I don’t know why I didn’t figure out that something else was wrong with this picture, with him and with me. Before he left for work the following morning, we were still arguing and his refusal to consider my position only made me spin even more out of control. God, it hurt. Everything was surging. One moment I was pleading that he stay for a little longer so we could talk things through and the next I’m punching the wall at rapid fire speed with no intention of stopping until he pulled me away. I hurt, I needed attention, I wanted help, but I didn't know why. I just wanted to keep releasing the inner explosions until I finally turned to lean against the wall and slid to the floor while grabbing at my hair and losing my grip. I was hemorrhaging via emotion with no idea I had a wound that needed to be plugged.
Perhaps it was sheer delusion or the fact that we’d been close to the edge before without ever tipping over, but I believed we could fix things when he returned home from work that evening. Except this time was different; it had gone too far. I won’t go into the details of that loud, awful night, but I won’t ever forget how dead and black his eyes looked when he screamed that he was leaving me over and over and over as he packed up his bags and I begged for a conversation. I refused to accept it until he finally managed to yank his backpack from my clutch and stormed out the door.
I didn’t chase after him this time.

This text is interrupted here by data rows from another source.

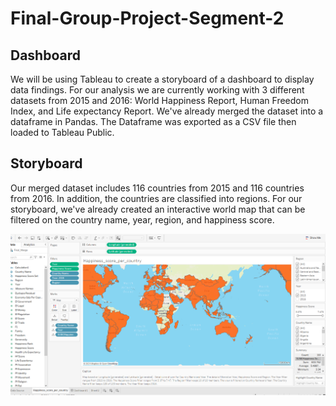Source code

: # Final-Group-Project-Segment-2

## Dashboard

We will be using Tableau to create a storyboard of a dashboard to display data findings. For our analysis we are currently working with 3 different datasets from 2015 and 2016: World Happiness Report, Human Freedom Index, and Life expectancy Report. We've already merged the dataset into a dataframe in Pandas. The Dataframe was exported as a CSV file then loaded to Tableau Public. 

## Storyboard

Our merged dataset includes 116 countries from 2015 and 116 countries from 2016. In addition, the countries are classified into regions. For our storyboard, we've already created an interactive world map that can be filtered on the country name, year, region, and happiness score. 

![Happiness_Map](https://github.com/GloriaY007/Final-Group-Project-/blob/Segment_2_Assitan_X/Happiness_Map.PNG?raw=true)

I might have if I didn’t feel so paralyzed. All I could do was crumple to the floor and reach out to someone for help. I called my sister. I called my dad. I called my best friend who lived out of town because I needed someone’s voice to hold me together until someone arrived. My father found me on the bathroom floor when he walked in, a sobbing incoherent mess, hugging my knees so tight to keep my chest from exploding. Then I’d switch and lash out at him for trying to soothe me into feeling better. He couldn’t possibly understand how much I hurt with his gentle voice and open arms. What the hell could he do for me now? So I’d take it out on the roll of toilet paper hanging in front of me, spinning and spinning and shredding it until I’d collapse onto his lap again, flying back and forth between crying and pure hatred. There was no end to this feeling.
When you’re in the state I was in, there is no concept of transiency. This hole is all you know, all you’ve ever known, and it’s where you will live forever. There is nothing that exists after this. The human mind is an amazing deceiver and I was in too vulnerable of a state to ever consider that what I was thinking and feeling wasn’t permanent. I was sure I was going to die this way. It was just a matter of time.